(Beginning of PASSAGE)

A Monthly Column for Word Lovers
The Meaning of Meaning
Warning: reading this column may result in a case of semantic satiation.
First, an anecdote. A couple of years ago I worked on a computer program to do things with verbs. It used a technique called machine learning, in which the program is "trained" to do something by being shown examples of right and wrong ways of doing it. The program was a verb sense classifier. In Natural Language Processing (NLP), that is a software program that recognizes which sense is intended when a computer processing text comes across a polysemous verb (that is, one with multiple meanings). In other words, if a computer is reading the sentence "The March gilt future settled 5 ticks higher at 114.09, braking two days of hefty falls but trailing the bund future by 15 ticks," it needs to know that settle in this sentence means something like "come to rest" and not "establish in residence". Of course, it helps to know that the ticks in this sentence are equidistant marks on a reference scale, not parasitic arachnids with specialized mouthparts for sucking. You know that already, just by reading the sentence. That's because you're a human. I'll return to that point in a bit.

(End of PASSAGE)
(Beginning of DATA EXTRACT)

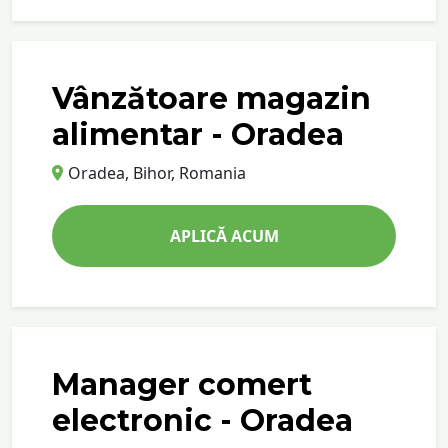
Vânzătoare magazin
alimentar - Oradea
Oradea, Bihor, Romania
APLICĂ ACUM
Manager comert
electronic - Oradea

(End of DATA EXTRACT)

USING THE INFORMATION →
[a] List every meaning that the column on meaning gives for the words "settle" and "ticks."
[b] According to the column on meaning, what is a verb sense classifier in Natural Language Processing?
[c] Continue the column on meaning from its final sentence.
None of the tasks makes use of the entries.

SOLVED PROBLEMS →
[a]
- settle: "come to rest"
- settle: "establish in residence"
- ticks: equidistant marks on a reference scale
- ticks: parasitic arachnids with specialized mouthparts for sucking

[b] It is a software program that recognizes which sense is intended when a computer processing text comes across a polysemous verb.

[c]
In order to train a classifier, you first supply it with sentences that have been annotated by humans with the verbs in them mapped to particular senses from a dictionary. The idea is that if you feed the computer enough correct examples of something, it will learn from those examples and be able to recognize and distinguish a pattern on its own. My part in this enterprise was collecting sample sentences from corpora, assigning them to human annotators to mark, and then judging, in the case of disagreements among annotators, which sense a particular verb instance actually represented.
An interesting case arose with the verb mean. The sense inventory (that is, the list of definitions) that the annotators worked with is the same one you see in the Visual Thesaurus: seven senses representing various shades of meaning of mean.
What we found was that human annotators were unable to agree consistently which sense of mean was actually represented in various sentences. Or to put that in more technical terms, the interannotator agreement (IAA) in our training data was too low to be of use in helping the verb classifier to disambiguate mean. If humans can't make a distinction consistently, you can't expect, in most cases, that computers will be able to. They only do our bidding.
We found that we had to simplify the sense inventory in order to get usable results. Human annotators were very clear when mean meant "signify," e.g., "Maison means 'house' in French." They were also very clear when mean meant "intend," e.g., "I meant to get up earlier this morning." But for all other senses there was great agonizing and little agreement because, as is the case with many verbs, the borders between what dictionaries deem to be separate senses are fuzzy, and one sense bleeds into another in such a way that a given sentence may seem to exemplify either of two "separate" senses of a verb perfectly well, depending on how you interpret the sentence or the definition. To get a grip on the task, ask yourself: to what sense would you assign mean in any of this handful of sentences?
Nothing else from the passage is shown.